Bu topraklar benim kanım ve canım pahasına vatan oldu ama bu topraklarda kanı ve canı olmayanlar asırlarca bu topraklarda hür yaşadı, serbestçe ticaret yaptı, ben serhatlerde kan ve can verirken; onlar kent merkezlerinde sanat ve meslek sahibi oldu. Ben yoksullaşırken onlar zenginleşti.
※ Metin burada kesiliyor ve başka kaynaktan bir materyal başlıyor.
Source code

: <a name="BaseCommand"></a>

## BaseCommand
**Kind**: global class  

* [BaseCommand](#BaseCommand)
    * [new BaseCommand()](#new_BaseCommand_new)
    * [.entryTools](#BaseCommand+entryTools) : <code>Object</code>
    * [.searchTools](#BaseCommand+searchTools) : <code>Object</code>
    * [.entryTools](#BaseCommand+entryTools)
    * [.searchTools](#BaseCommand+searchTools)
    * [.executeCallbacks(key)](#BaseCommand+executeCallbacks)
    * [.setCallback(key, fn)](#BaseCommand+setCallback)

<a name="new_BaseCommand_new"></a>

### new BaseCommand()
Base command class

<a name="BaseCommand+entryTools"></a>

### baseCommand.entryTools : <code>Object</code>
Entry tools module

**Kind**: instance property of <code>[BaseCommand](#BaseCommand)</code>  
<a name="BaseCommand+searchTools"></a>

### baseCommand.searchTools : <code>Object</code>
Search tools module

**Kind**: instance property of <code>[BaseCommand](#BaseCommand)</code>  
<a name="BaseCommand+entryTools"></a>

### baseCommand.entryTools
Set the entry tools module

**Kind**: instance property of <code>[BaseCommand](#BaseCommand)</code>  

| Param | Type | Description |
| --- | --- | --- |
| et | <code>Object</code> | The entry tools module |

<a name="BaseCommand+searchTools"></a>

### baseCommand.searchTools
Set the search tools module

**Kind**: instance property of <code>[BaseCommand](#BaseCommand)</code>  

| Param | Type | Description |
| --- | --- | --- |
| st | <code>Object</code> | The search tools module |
Ben vatanın bekçisi oldum onlar zengini ve efendisi.

Şu isimler 1904 yılı Trabzon Salnamesi’nden alınma: Malezyan Efendi, Yorokli Efendi, Minasyan Efendi, İspetaro Efendi, Meliyadi Efendi, Ceynaro Efendi, Efraim Efendi. Bunlar Trabzon’da “icra-yı sanat eden etıbba”lar yani doktorlar... Şu bizim Trabzon, şu Türk ve Müslüman Trabzon, ne yazık ki bir tek Müslüman ve Türk doktoru yok.

Aynı Salname’den başka bir liste: Çırakyan Karabet Efendi, Sürmeliyan Karabet Efendi, Sürmeliyan İstepan Efendi, Bogos Zahiko Efendi, Timote Marango Efendi, Nikolo Papadopulo Efendi, Yani Efendi ve Yanko Efendi. Bunlar da Trabzon’da bulunan eczaneler. Türk yine yok, Müslüman yine yok.
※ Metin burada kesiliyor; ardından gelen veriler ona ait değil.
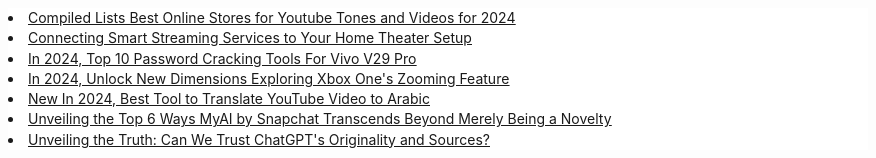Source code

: <li><a href="https://fox-direct.techidaily.com/compiled-lists-best-online-stores-for-youtube-tones-and-videos-for-2024/"><u>Compiled Lists Best Online Stores for Youtube Tones and Videos for 2024</u></a></li>
<li><a href="https://tech-renaissance.techidaily.com/connecting-smart-streaming-services-to-your-home-theater-setup/"><u>Connecting Smart Streaming Services to Your Home Theater Setup</u></a></li>
<li><a href="https://android-unlock.techidaily.com/in-2024-top-10-password-cracking-tools-for-vivo-v29-pro-by-drfone-android/"><u>In 2024, Top 10 Password Cracking Tools For Vivo V29 Pro</u></a></li>
<li><a href="https://fox-direct.techidaily.com/in-2024-unlock-new-dimensions-exploring-xbox-ones-zooming-feature/"><u>In 2024, Unlock New Dimensions Exploring Xbox One's Zooming Feature</u></a></li>
<li><a href="https://ai-video.techidaily.com/new-in-2024-best-tool-to-translate-youtube-video-to-arabic/"><u>New In 2024, Best Tool to Translate YouTube Video to Arabic</u></a></li>
<li><a href="https://tech-hub.techidaily.com/unveiling-the-top-6-ways-myai-by-snapchat-transcends-beyond-merely-being-a-novelty/"><u>Unveiling the Top 6 Ways MyAI by Snapchat Transcends Beyond Merely Being a Novelty</u></a></li>
<li><a href="https://tech-revival.techidaily.com/unveiling-the-truth-can-we-trust-chatgpts-originality-and-sources/"><u>Unveiling the Truth: Can We Trust ChatGPT's Originality and Sources?</u></a></li>
</ul></div>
Çok uzar bu listeler, son bir örnekle noktalayacağım: Reis-i evvel Nemlizade Hamdi Efendi, Reis-i sani Arzuoğlu Todoraki Efendi, aza Aldıkaçtızade Rüştü Efendi, aza Papasoğlu Yorgaki Efendi, aza Enfiyecioğlu Teoyani Efendi, aza Mısıryan Misak Efendi, aza Kuşniyan Ohannes Efendi, aza İbrahamiyan Karabet Efendi, aza Sivastinoğlu Yorgaki Efendi. Bunlar da Samsun Ticaret ve Sanayi Odası başkanı, başkan yardımcı ve yönetim kurulu üyeleri. Şimdi tamamı Müslüman ve Türk olan Samsun Ticaret ve Sanayi Odası’nın yönetiminde çok değil bundan tam 110 yıl önce sadece ve sadece üç Müslüman ve Türk vardır, gerisi ya Rum ya Ermeni ya da Yahudidir.
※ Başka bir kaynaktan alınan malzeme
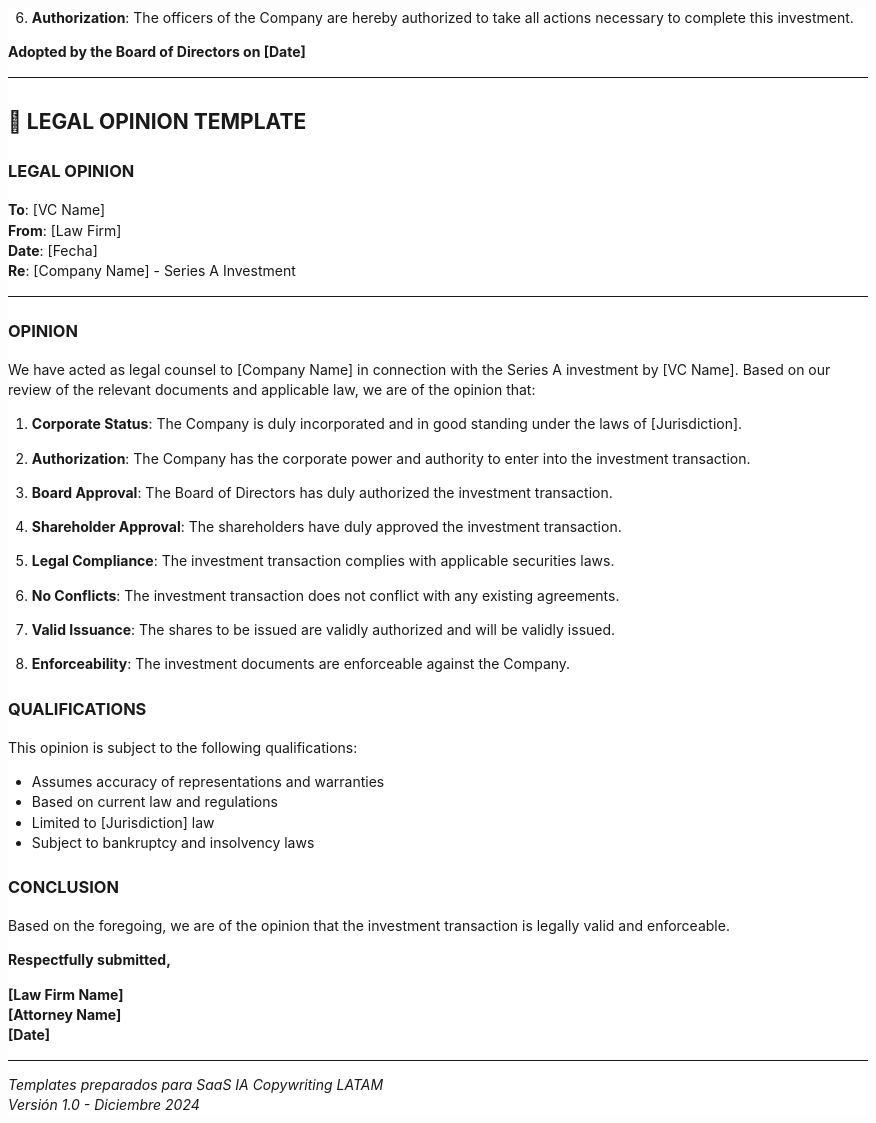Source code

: 6. **Authorization**: The officers of the Company are hereby authorized to take all actions necessary to complete this investment.

**Adopted by the Board of Directors on [Date]**

---

## 📄 LEGAL OPINION TEMPLATE

### **LEGAL OPINION**
**To**: [VC Name]  
**From**: [Law Firm]  
**Date**: [Fecha]  
**Re**: [Company Name] - Series A Investment

---

### **OPINION**

We have acted as legal counsel to [Company Name] in connection with the Series A investment by [VC Name]. Based on our review of the relevant documents and applicable law, we are of the opinion that:

1. **Corporate Status**: The Company is duly incorporated and in good standing under the laws of [Jurisdiction].

2. **Authorization**: The Company has the corporate power and authority to enter into the investment transaction.

3. **Board Approval**: The Board of Directors has duly authorized the investment transaction.

4. **Shareholder Approval**: The shareholders have duly approved the investment transaction.

5. **Legal Compliance**: The investment transaction complies with applicable securities laws.

6. **No Conflicts**: The investment transaction does not conflict with any existing agreements.

7. **Valid Issuance**: The shares to be issued are validly authorized and will be validly issued.

8. **Enforceability**: The investment documents are enforceable against the Company.

### **QUALIFICATIONS**

This opinion is subject to the following qualifications:
- Assumes accuracy of representations and warranties
- Based on current law and regulations
- Limited to [Jurisdiction] law
- Subject to bankruptcy and insolvency laws

### **CONCLUSION**

Based on the foregoing, we are of the opinion that the investment transaction is legally valid and enforceable.

**Respectfully submitted,**

**[Law Firm Name]**  
**[Attorney Name]**  
**[Date]**

---

*Templates preparados para SaaS IA Copywriting LATAM*  
*Versión 1.0 - Diciembre 2024*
Osmanlıyı kuran, Osmanlıyı Söğüt boylarından üç kıta, dört köşe, yedi iklim yedi denize taşıyan Türk, Osmanlının yükünü ve kahrını çeken Müslüman Türk ne yazık ki Osmanlının nimetini paylaşmada yoktur. Türk ticarette, sanatta ve sanayide bir başlangıçta bir de çok daha sonraki yıllarda Milli Mücadele sonrasında söz sahibi olacaktır. Bugün eğer Müslüman bir sermaye ve Müslüman bir zenginlik varsa; bunu bize bizden birilerinin bilinçsizce sövüp saydığı İttihat Terakki ve Cumhuriyetin “milli ekonomi” politikaları sağlamıştır.

Cumhuriyete ihanetlerine engel olunan onlar sövsünler saysınlar, saydırsınlar, anlarım da varlığını, servetini, eğitimi ve mesleğini Cumhuriyete borçlu bizimkileri anlayamam.